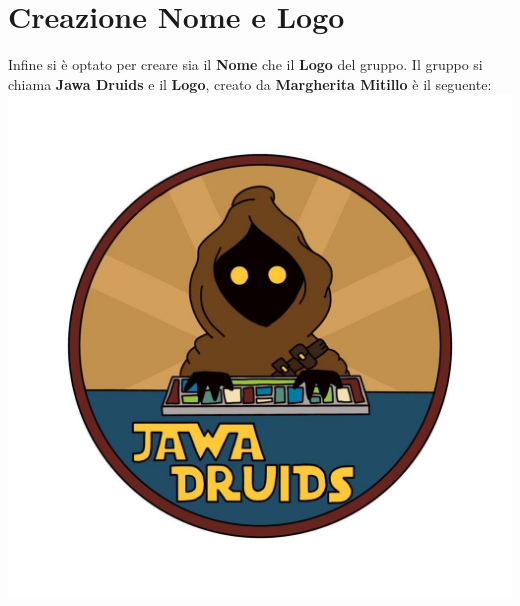 \documentclass[a4paper,12pt]{report}
\begin{document}
	\chapter{Creazione Nome e Logo}
	Infine si è optato per creare sia il \textbf{Nome} che il \textbf{Logo} del gruppo.
	Il gruppo si chiama \textbf{Jawa Druids} e il \textbf{Logo}, creato da \textbf{Margherita Mitillo} è il seguente:\\
	\includegraphics[width=0.5\linewidth]{../../immagini/DRUIDSLOGO.jpg}\\[4ex]
\end{document}
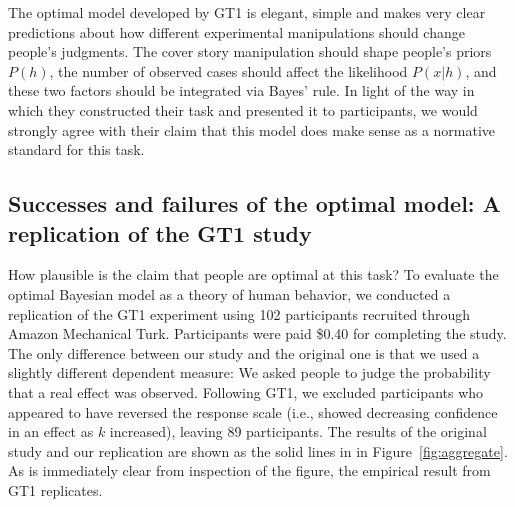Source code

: \documentclass[doc,floatsintext]{apa6}
\begin{document}
The optimal model developed by GT1 is elegant, simple and makes very clear predictions about how different experimental manipulations should change people's judgments. The cover story manipulation should shape people's priors $P(h)$, the number of observed cases should affect the likelihood $P(x|h)$, and these two factors should be integrated via Bayes' rule. In light of the way in which they constructed their task and presented it to participants, we would strongly agree with their claim that this model does make sense as a normative standard for this task.

\subsection*{Successes and failures of the optimal model: A replication of the GT1 study}

How plausible is the claim that people are optimal at this task? To evaluate the optimal Bayesian model as a theory of human behavior, we conducted a replication of the GT1 experiment using 102 participants recruited through Amazon Mechanical Turk. Participants were paid \$0.40 for completing the study. The only difference between our study and the original one is that we used a slightly different dependent measure: We asked people to judge the probability that a real effect was observed. Following GT1, we excluded participants who appeared to have reversed the response scale (i.e., showed decreasing confidence in an effect as $k$ increased), leaving 89 participants. The results of the original study and our replication are shown as the solid lines in in Figure~\ref{fig:aggregate}. As is immediately clear from inspection of the figure, the empirical result from GT1 replicates.
\end{document}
.....
Goal of the exercise: The first line of the listing through the line with "How plausible is": repeat exactly that span and nothing more, skipping pictures.

Result of this exercise:
 \documentclass[a4paper,12pt]{report}
\begin{document}
	\chapter{Creazione Nome e Logo}
	Infine si è optato per creare sia il \textbf{Nome} che il \textbf{Logo} del gruppo.
	Il gruppo si chiama \textbf{Jawa Druids} e il \textbf{Logo}, creato da \textbf{Margherita Mitillo} è il seguente:\\
	\includegraphics[width=0.5\linewidth]{../../immagini/DRUIDSLOGO.jpg}\\[4ex]
\end{document}
Source code

: \documentclass[doc,floatsintext]{apa6}
\begin{document}
The optimal model developed by GT1 is elegant, simple and makes very clear predictions about how different experimental manipulations should change people's judgments. The cover story manipulation should shape people's priors $P(h)$, the number of observed cases should affect the likelihood $P(x|h)$, and these two factors should be integrated via Bayes' rule. In light of the way in which they constructed their task and presented it to participants, we would strongly agree with their claim that this model does make sense as a normative standard for this task.

\subsection*{Successes and failures of the optimal model: A replication of the GT1 study}

How plausible is the claim that people are optimal at this task? To evaluate the optimal Bayesian model as a theory of human behavior, we conducted a replication of the GT1 experiment using 102 participants recruited through Amazon Mechanical Turk. Participants were paid \$0.40 for completing the study. The only difference between our study and the original one is that we used a slightly different dependent measure: We asked people to judge the probability that a real effect was observed. Following GT1, we excluded participants who appeared to have reversed the response scale (i.e., showed decreasing confidence in an effect as $k$ increased), leaving 89 participants. The results of the original study and our replication are shown as the solid lines in in Figure~\ref{fig:aggregate}. As is immediately clear from inspection of the figure, the empirical result from GT1 replicates.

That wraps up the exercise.